> [Work to be completed] In the material below, find each line with the word "Left" and list it.

> [Records for this exercise]
___
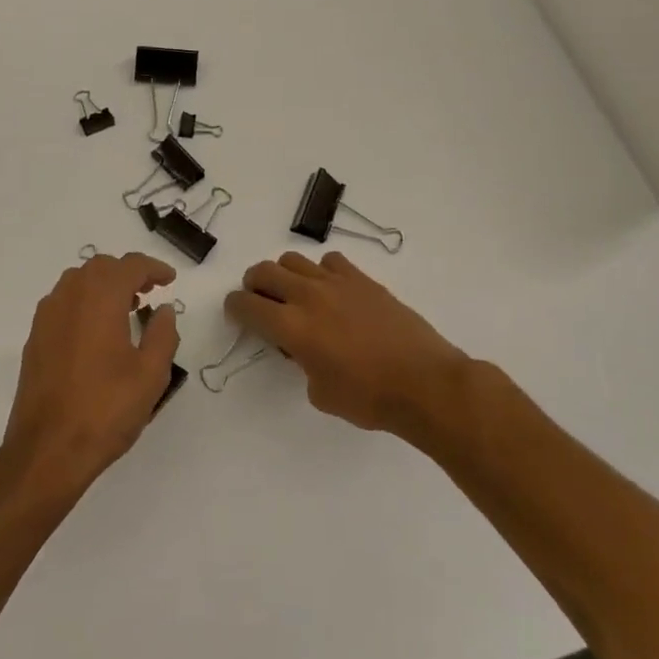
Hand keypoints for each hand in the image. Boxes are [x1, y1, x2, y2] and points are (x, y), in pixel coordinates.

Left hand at [0, 252, 181, 505]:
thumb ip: (163, 334)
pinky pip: (63, 303)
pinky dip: (84, 302)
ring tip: (126, 310)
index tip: (169, 280)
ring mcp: (47, 317)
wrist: (48, 448)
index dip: (153, 268)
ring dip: (104, 286)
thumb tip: (164, 310)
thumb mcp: (151, 374)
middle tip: (150, 293)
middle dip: (127, 273)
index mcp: (100, 298)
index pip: (129, 266)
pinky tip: (97, 331)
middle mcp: (69, 297)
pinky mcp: (35, 338)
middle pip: (100, 267)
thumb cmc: (106, 410)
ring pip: (78, 282)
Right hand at [224, 251, 471, 438]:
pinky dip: (321, 272)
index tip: (237, 316)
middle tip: (260, 303)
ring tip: (295, 295)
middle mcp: (308, 296)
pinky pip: (330, 262)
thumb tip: (303, 348)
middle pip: (263, 272)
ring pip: (293, 260)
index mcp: (291, 326)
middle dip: (253, 286)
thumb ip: (301, 362)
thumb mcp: (319, 392)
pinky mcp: (363, 280)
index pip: (246, 304)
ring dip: (285, 275)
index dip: (234, 309)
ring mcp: (337, 283)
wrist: (424, 383)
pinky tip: (331, 292)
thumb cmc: (368, 398)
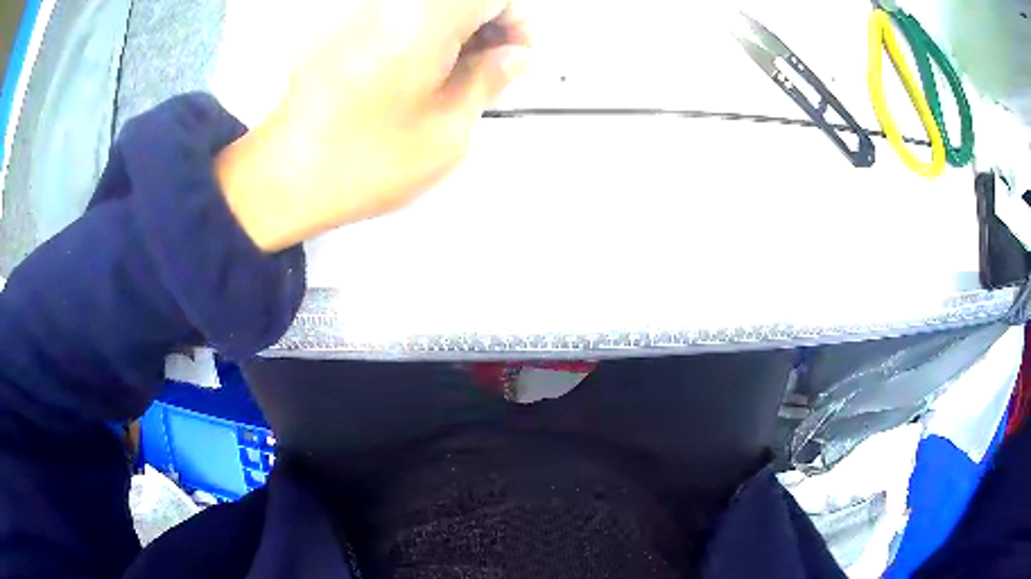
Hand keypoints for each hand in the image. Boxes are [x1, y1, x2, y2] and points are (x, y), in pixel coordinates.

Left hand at [216, 0, 530, 251]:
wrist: (283, 176)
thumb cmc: (366, 158)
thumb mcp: (449, 127)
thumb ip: (490, 78)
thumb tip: (516, 54)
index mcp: (427, 17)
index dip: (517, 22)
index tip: (518, 59)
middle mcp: (393, 4)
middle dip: (490, 26)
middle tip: (493, 73)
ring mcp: (363, 14)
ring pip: (432, 8)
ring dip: (458, 33)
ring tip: (458, 81)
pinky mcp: (343, 30)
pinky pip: (400, 18)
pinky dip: (425, 38)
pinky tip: (422, 77)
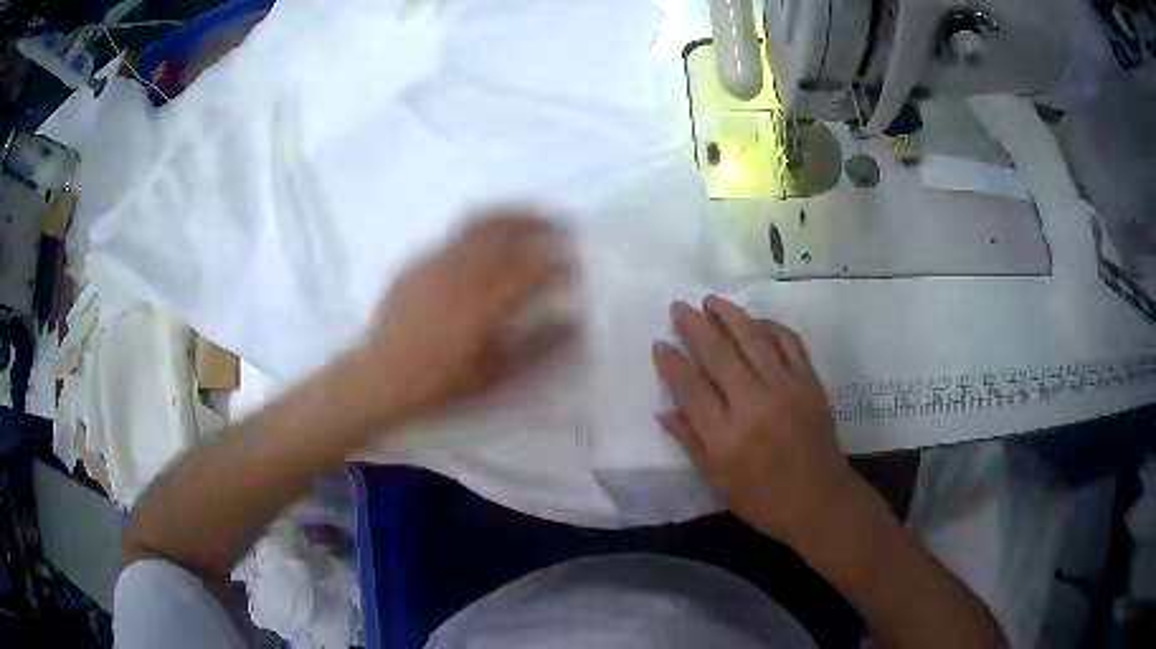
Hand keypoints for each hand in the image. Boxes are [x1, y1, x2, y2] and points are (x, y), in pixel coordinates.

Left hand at [359, 210, 571, 421]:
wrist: (381, 378)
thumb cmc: (440, 384)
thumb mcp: (494, 376)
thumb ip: (537, 347)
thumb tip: (574, 323)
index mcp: (486, 305)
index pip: (534, 269)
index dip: (561, 262)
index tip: (578, 264)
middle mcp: (463, 273)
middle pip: (510, 234)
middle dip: (542, 225)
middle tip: (565, 226)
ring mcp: (436, 262)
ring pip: (481, 224)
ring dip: (513, 216)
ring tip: (533, 216)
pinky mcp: (418, 262)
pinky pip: (454, 234)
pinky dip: (481, 228)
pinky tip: (487, 241)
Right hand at [652, 295, 859, 547]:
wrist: (820, 499)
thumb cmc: (764, 499)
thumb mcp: (718, 479)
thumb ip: (690, 442)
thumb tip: (664, 410)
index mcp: (726, 436)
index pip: (690, 387)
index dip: (671, 362)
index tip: (658, 342)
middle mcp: (754, 403)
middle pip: (718, 353)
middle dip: (694, 326)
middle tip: (679, 306)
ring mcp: (785, 387)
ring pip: (752, 337)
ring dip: (729, 314)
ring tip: (711, 301)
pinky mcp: (809, 380)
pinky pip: (788, 341)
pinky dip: (769, 325)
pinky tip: (755, 322)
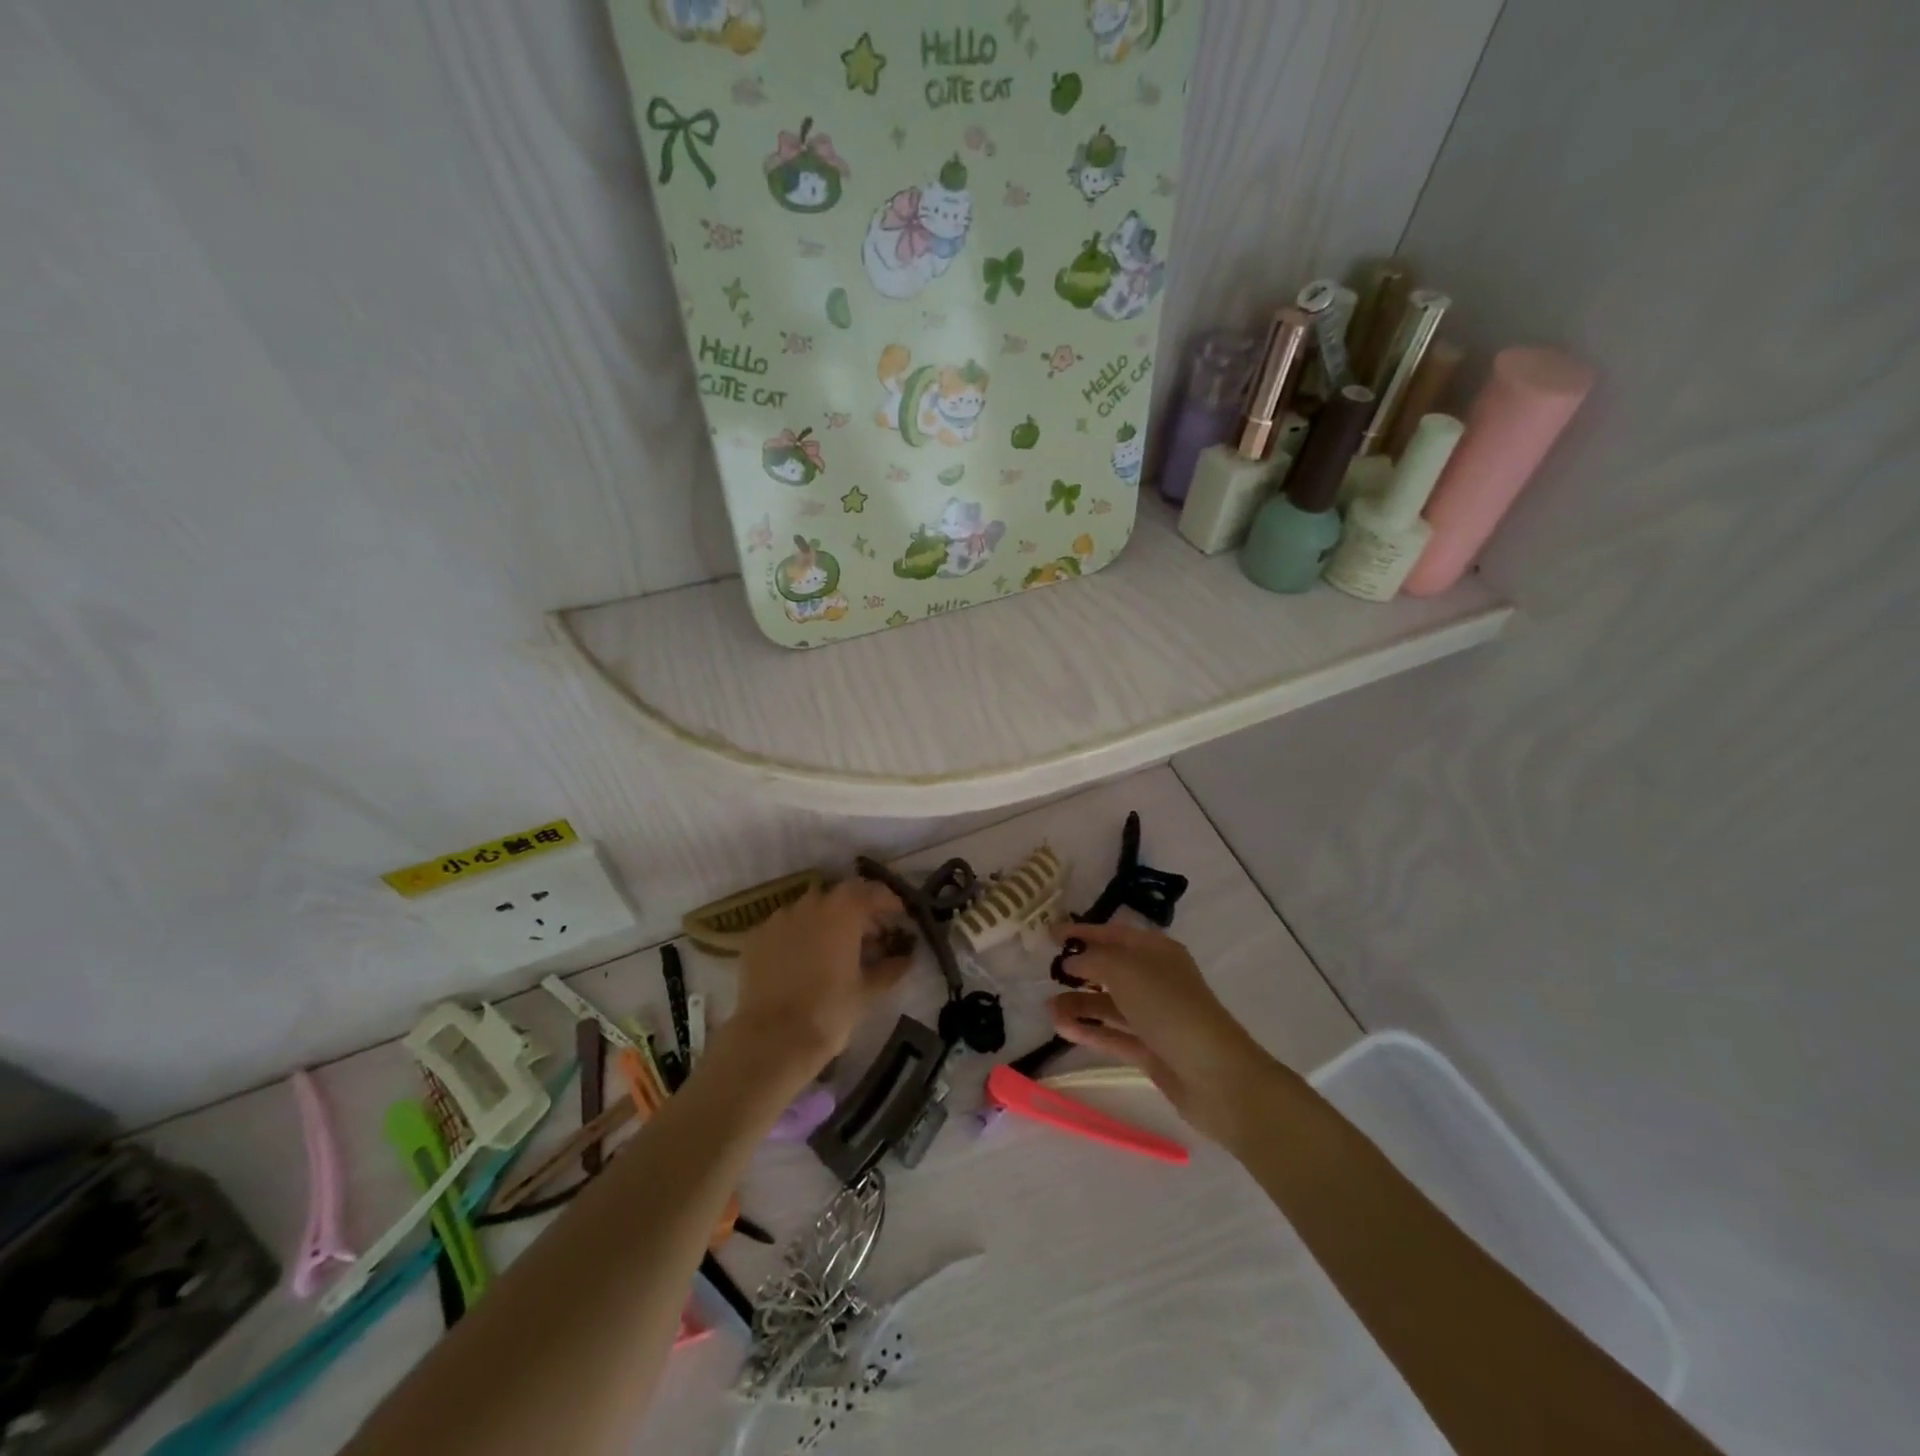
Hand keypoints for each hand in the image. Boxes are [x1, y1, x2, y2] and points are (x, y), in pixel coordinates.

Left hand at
___
> [Written solution]
Left hand at [0, 252, 181, 505]:
Left hand at [216, 0, 530, 251]:
Left hand at [359, 210, 571, 421]:
Left hand at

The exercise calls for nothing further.